Die restlichen 70 Prozent gehören der humorvoll benannten Holding « Stairway to Heaven ». Deren eine Hälfte ist im Besitz von Promotions Partners S.A. Wer sich dahinter verbirgt, ist dem Handelsregister nicht zu entnehmen. Verfolgt man der anderen Hälfte landet man bei der Offshorefirma Hayworth auf den Seychellen.
Sowohl das Fënsterschlass als auch das Cloître sind zwei emblematische Immobilienprojekte. Sie zeugen von dem Willen, die HNWIs dieser Welt nach Luxemburg zu bringen. Die aktuelle Wohnungsnot wird der Trend Richtung Luxuswohnungen nicht lindern.

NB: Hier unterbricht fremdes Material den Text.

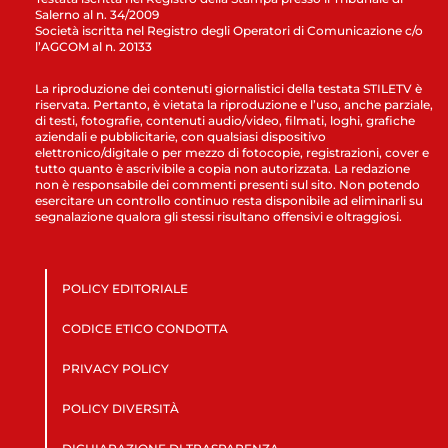
Salerno al n. 34/2009
Società iscritta nel Registro degli Operatori di Comunicazione c/o
l’AGCOM al n. 20133
La riproduzione dei contenuti giornalistici della testata STILETV è
riservata. Pertanto, è vietata la riproduzione e l’uso, anche parziale,
di testi, fotografie, contenuti audio/video, filmati, loghi, grafiche
aziendali e pubblicitarie, con qualsiasi dispositivo
elettronico/digitale o per mezzo di fotocopie, registrazioni, cover e
tutto quanto è ascrivibile a copia non autorizzata. La redazione
non è responsabile dei commenti presenti sul sito. Non potendo
esercitare un controllo continuo resta disponibile ad eliminarli su
segnalazione qualora gli stessi risultano offensivi e oltraggiosi.
POLICY EDITORIALE
CODICE ETICO CONDOTTA
PRIVACY POLICY
POLICY DIVERSITÀ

Noch stammen die (bekannten) Käufer der Luxuswohnungen weiterhin überwiegend aus den Nachbarländern. An anderen Orten der Welt ist der Immobilienkauf von Superreichen über intransparente Wege zur Normalität geworden: In Manhattan ging 2014 über die Hälfte der verkauften Immobilien an Briefkastengesellschaften, betonte die berühmte US-Soziologin Saskia Sassen 2016 in Luxemburg. Vielleicht war ihre Warnung nicht umsonst.